Sem hesitar em criticar quando algo está mal, mas tentando concentrar-se no terreno comum?
Ambos, sim. Há sempre um certo grau de consenso, mas por vezes é preciso confrontar e criticar. É o papel da organização e fazemo-lo regularmente.
Rússia e Turquia são os principais pontos de tensão?
Quanto à Federação Russa, há certos assuntos, como já disse, que têm sido levantados - a legislação sobre agentes estrangeiros é muito problemática que se refere à sociedade civil, aos media, há um caso agora muito importante que tem a ver com o julgamentos opositor Alexei Navalny. Quanto à Turquia, tem havido problemas com alguns julgamentos importantes. Temos o caso contra o defensor dos direitos humanos Osmar Kavala. Recentemente o comité dos ministros decidiu que o próximo passo é recorrer ao Tribunal Europeu dos Direitos Humanos para saber a sua opinião se as autoridades turcas executarem o julgamento contra Kavala. É uma medida muito forte que só foi usada uma vez antes. Portanto, há alguns desafios com os quais estamos a lidar no Conselho da Europa. Ao mesmo tempo há diálogo com as autoridades turcas e com as autoridades russas, como há com todos os Estados-membros.

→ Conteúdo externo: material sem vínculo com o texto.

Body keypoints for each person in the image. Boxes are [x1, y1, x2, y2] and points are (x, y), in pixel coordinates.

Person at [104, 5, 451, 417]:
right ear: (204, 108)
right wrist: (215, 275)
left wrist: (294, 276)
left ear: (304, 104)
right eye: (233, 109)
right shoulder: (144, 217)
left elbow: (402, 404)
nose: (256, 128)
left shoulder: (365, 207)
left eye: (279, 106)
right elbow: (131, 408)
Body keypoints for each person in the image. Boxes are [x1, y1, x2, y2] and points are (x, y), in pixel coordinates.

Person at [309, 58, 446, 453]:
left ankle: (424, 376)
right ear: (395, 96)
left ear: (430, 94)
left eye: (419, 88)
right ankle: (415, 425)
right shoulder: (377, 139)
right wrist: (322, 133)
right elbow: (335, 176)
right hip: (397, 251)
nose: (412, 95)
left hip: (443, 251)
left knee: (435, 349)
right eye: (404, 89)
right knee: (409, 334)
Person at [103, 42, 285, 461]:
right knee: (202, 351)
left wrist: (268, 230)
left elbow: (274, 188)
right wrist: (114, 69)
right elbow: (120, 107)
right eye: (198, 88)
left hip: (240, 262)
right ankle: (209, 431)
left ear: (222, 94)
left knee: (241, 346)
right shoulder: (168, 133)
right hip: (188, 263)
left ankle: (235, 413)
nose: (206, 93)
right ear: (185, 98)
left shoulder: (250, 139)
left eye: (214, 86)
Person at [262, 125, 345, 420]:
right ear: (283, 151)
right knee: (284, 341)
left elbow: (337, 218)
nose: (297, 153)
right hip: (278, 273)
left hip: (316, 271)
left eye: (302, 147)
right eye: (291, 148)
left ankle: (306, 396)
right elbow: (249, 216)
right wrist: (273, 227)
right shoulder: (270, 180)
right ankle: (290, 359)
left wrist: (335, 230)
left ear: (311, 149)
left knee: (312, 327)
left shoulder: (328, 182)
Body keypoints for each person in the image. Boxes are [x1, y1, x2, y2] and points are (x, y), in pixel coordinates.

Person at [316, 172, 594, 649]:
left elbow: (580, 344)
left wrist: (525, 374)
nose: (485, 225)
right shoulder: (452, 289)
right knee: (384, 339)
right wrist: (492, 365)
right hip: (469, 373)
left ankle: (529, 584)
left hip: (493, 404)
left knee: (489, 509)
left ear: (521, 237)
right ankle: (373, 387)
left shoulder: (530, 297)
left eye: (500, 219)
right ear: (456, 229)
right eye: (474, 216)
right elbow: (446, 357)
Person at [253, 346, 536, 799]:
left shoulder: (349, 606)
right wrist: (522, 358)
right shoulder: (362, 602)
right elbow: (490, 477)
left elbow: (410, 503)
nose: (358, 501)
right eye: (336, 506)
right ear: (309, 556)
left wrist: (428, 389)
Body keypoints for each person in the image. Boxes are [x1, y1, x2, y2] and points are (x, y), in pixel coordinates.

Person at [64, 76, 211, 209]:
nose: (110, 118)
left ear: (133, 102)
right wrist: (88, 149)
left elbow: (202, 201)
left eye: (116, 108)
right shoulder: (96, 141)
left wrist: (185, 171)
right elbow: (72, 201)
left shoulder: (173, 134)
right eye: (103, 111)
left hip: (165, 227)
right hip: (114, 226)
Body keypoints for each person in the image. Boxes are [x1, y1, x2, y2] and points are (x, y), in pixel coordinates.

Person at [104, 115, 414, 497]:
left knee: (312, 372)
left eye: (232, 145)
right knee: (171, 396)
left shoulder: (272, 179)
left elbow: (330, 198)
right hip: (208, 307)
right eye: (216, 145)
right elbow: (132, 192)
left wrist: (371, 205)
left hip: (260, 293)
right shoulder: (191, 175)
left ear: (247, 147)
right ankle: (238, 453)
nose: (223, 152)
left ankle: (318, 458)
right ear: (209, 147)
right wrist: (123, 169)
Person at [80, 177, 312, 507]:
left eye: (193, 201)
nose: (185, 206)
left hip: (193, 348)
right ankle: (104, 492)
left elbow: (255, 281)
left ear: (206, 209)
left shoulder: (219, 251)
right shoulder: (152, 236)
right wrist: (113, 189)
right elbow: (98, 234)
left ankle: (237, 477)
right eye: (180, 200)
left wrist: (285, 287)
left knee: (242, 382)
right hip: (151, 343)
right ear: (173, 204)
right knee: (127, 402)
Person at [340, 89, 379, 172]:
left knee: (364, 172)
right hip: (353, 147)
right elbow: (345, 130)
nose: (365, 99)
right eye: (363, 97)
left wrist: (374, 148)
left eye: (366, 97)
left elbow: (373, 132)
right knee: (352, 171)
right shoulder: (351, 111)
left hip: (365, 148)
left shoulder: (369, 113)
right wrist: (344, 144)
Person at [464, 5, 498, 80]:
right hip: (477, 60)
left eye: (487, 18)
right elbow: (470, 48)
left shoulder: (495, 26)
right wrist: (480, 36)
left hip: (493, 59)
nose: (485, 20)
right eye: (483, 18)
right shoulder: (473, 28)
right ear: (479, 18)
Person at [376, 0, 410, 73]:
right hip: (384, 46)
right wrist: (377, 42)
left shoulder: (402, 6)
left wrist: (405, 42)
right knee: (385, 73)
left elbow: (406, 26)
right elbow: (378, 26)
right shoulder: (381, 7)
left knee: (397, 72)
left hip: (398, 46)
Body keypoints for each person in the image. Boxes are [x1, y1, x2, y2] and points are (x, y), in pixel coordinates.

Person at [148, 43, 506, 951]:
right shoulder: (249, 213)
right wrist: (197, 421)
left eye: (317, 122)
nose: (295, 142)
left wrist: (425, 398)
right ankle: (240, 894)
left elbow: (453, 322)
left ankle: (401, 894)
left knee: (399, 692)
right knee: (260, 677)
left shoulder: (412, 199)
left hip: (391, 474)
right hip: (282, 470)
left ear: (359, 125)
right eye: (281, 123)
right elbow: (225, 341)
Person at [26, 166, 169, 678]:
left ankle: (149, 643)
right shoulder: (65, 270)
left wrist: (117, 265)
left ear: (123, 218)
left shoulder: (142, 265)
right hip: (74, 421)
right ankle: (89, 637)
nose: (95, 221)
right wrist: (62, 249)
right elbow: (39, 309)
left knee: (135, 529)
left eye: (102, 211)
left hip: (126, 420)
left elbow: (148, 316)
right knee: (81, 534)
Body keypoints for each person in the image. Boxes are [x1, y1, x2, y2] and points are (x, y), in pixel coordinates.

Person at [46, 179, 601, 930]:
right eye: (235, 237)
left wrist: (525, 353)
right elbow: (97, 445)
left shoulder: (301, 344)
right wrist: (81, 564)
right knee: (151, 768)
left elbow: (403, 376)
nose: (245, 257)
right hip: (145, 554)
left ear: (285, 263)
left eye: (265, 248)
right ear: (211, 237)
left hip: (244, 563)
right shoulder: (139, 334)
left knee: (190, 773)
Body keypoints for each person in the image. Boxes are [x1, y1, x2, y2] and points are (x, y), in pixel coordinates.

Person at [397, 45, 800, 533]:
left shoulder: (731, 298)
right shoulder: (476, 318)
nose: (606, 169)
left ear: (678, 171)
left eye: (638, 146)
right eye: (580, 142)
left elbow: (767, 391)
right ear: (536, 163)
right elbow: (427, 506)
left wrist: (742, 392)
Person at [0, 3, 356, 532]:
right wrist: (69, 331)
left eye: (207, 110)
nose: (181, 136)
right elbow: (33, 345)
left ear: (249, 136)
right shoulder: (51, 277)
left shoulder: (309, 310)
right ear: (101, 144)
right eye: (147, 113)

Com Joe Biden na presidência, a relação com os EUA está mais próxima?
Sim. Vemos agora que os EUA voltaram a comprometer-se com o multilateralismo, com a cooperação internacional. E esse é o nosso cerne. Os EUA são um país observador no Conselho da Europa e estão ativamente envolvidos em certos aspetos da cooperação. Contribuem ativamente, por exemplo em áreas como o combate ao cibercrime, a inteligência artificial, Internet governante, anti-corrupção, etc. Com Biden esta cooperação foi re-energizada.